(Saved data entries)
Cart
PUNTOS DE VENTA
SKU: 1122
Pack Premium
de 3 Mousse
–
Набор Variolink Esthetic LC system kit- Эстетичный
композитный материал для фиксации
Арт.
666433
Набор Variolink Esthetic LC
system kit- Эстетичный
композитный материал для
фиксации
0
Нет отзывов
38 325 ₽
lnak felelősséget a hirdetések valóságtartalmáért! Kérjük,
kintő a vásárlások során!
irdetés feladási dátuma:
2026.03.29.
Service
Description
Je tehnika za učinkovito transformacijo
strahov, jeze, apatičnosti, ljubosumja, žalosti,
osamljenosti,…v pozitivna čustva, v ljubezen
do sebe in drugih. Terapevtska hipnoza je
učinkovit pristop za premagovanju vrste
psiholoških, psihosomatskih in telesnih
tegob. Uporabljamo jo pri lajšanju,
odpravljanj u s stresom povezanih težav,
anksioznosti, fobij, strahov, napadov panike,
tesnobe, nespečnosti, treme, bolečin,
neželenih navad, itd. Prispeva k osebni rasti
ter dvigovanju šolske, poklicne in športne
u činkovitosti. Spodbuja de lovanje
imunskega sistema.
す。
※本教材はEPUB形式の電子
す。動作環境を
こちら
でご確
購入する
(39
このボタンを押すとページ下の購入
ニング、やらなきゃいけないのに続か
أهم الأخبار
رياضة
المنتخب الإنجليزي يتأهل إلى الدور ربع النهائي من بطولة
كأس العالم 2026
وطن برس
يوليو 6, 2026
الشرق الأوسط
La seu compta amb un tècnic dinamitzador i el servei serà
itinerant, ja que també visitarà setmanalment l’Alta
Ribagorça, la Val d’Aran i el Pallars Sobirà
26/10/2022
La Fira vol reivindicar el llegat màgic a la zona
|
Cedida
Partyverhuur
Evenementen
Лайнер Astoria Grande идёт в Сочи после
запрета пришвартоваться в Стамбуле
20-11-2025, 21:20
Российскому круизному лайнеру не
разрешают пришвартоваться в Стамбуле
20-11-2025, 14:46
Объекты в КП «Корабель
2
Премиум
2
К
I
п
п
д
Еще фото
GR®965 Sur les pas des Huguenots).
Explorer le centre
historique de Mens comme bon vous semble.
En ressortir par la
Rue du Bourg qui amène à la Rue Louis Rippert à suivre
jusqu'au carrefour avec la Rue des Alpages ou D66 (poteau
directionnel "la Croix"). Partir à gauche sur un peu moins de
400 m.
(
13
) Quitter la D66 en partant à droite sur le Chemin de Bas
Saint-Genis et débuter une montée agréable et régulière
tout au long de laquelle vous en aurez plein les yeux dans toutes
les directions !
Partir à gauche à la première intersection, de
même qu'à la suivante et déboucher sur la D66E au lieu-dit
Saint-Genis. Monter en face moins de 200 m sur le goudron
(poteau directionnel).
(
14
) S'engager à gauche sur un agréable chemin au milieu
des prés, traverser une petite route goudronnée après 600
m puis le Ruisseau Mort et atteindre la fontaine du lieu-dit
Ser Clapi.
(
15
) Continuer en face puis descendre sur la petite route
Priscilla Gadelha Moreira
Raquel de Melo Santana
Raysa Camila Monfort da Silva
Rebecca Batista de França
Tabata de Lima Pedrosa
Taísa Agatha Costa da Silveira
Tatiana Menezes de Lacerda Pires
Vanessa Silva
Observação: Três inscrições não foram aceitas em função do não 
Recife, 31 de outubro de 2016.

▶ _Directive_:
Retype every line of the data, keeping each one exactly as it is.

▶ _Reply_:
Cart
PUNTOS DE VENTA
SKU: 1122
Pack Premium
de 3 Mousse
–
Набор Variolink Esthetic LC system kit- Эстетичный
композитный материал для фиксации
Арт.
666433
Набор Variolink Esthetic LC
system kit- Эстетичный
композитный материал для
фиксации
0
Нет отзывов
38 325 ₽
lnak felelősséget a hirdetések valóságtartalmáért! Kérjük,
kintő a vásárlások során!
irdetés feladási dátuma:
2026.03.29.
Service
Description
Je tehnika za učinkovito transformacijo
strahov, jeze, apatičnosti, ljubosumja, žalosti,
osamljenosti,…v pozitivna čustva, v ljubezen
do sebe in drugih. Terapevtska hipnoza je
učinkovit pristop za premagovanju vrste
psiholoških, psihosomatskih in telesnih
tegob. Uporabljamo jo pri lajšanju,
odpravljanj u s stresom povezanih težav,
anksioznosti, fobij, strahov, napadov panike,
tesnobe, nespečnosti, treme, bolečin,
neželenih navad, itd. Prispeva k osebni rasti
ter dvigovanju šolske, poklicne in športne
u činkovitosti. Spodbuja de lovanje
imunskega sistema.
す。
※本教材はEPUB形式の電子
す。動作環境を
こちら
でご確
購入する
(39
このボタンを押すとページ下の購入
ニング、やらなきゃいけないのに続か
أهم الأخبار
رياضة
المنتخب الإنجليزي يتأهل إلى الدور ربع النهائي من بطولة
كأس العالم 2026
وطن برس
يوليو 6, 2026
الشرق الأوسط
La seu compta amb un tècnic dinamitzador i el servei serà
itinerant, ja que també visitarà setmanalment l’Alta
Ribagorça, la Val d’Aran i el Pallars Sobirà
26/10/2022
La Fira vol reivindicar el llegat màgic a la zona
|
Cedida
Partyverhuur
Evenementen
Лайнер Astoria Grande идёт в Сочи после
запрета пришвартоваться в Стамбуле
20-11-2025, 21:20
Российскому круизному лайнеру не
разрешают пришвартоваться в Стамбуле
20-11-2025, 14:46
Объекты в КП «Корабель
2
Премиум
2
К
I
п
п
д
Еще фото
GR®965 Sur les pas des Huguenots).
Explorer le centre
historique de Mens comme bon vous semble.
En ressortir par la
Rue du Bourg qui amène à la Rue Louis Rippert à suivre
jusqu'au carrefour avec la Rue des Alpages ou D66 (poteau
directionnel "la Croix"). Partir à gauche sur un peu moins de
400 m.
(
13
) Quitter la D66 en partant à droite sur le Chemin de Bas
Saint-Genis et débuter une montée agréable et régulière
tout au long de laquelle vous en aurez plein les yeux dans toutes
les directions !
Partir à gauche à la première intersection, de
même qu'à la suivante et déboucher sur la D66E au lieu-dit
Saint-Genis. Monter en face moins de 200 m sur le goudron
(poteau directionnel).
(
14
) S'engager à gauche sur un agréable chemin au milieu
des prés, traverser une petite route goudronnée après 600
m puis le Ruisseau Mort et atteindre la fontaine du lieu-dit
Ser Clapi.
(
15
) Continuer en face puis descendre sur la petite route
Priscilla Gadelha Moreira
Raquel de Melo Santana
Raysa Camila Monfort da Silva
Rebecca Batista de França
Tabata de Lima Pedrosa
Taísa Agatha Costa da Silveira
Tatiana Menezes de Lacerda Pires
Vanessa Silva
Observação: Três inscrições não foram aceitas em função do não 
Recife, 31 de outubro de 2016.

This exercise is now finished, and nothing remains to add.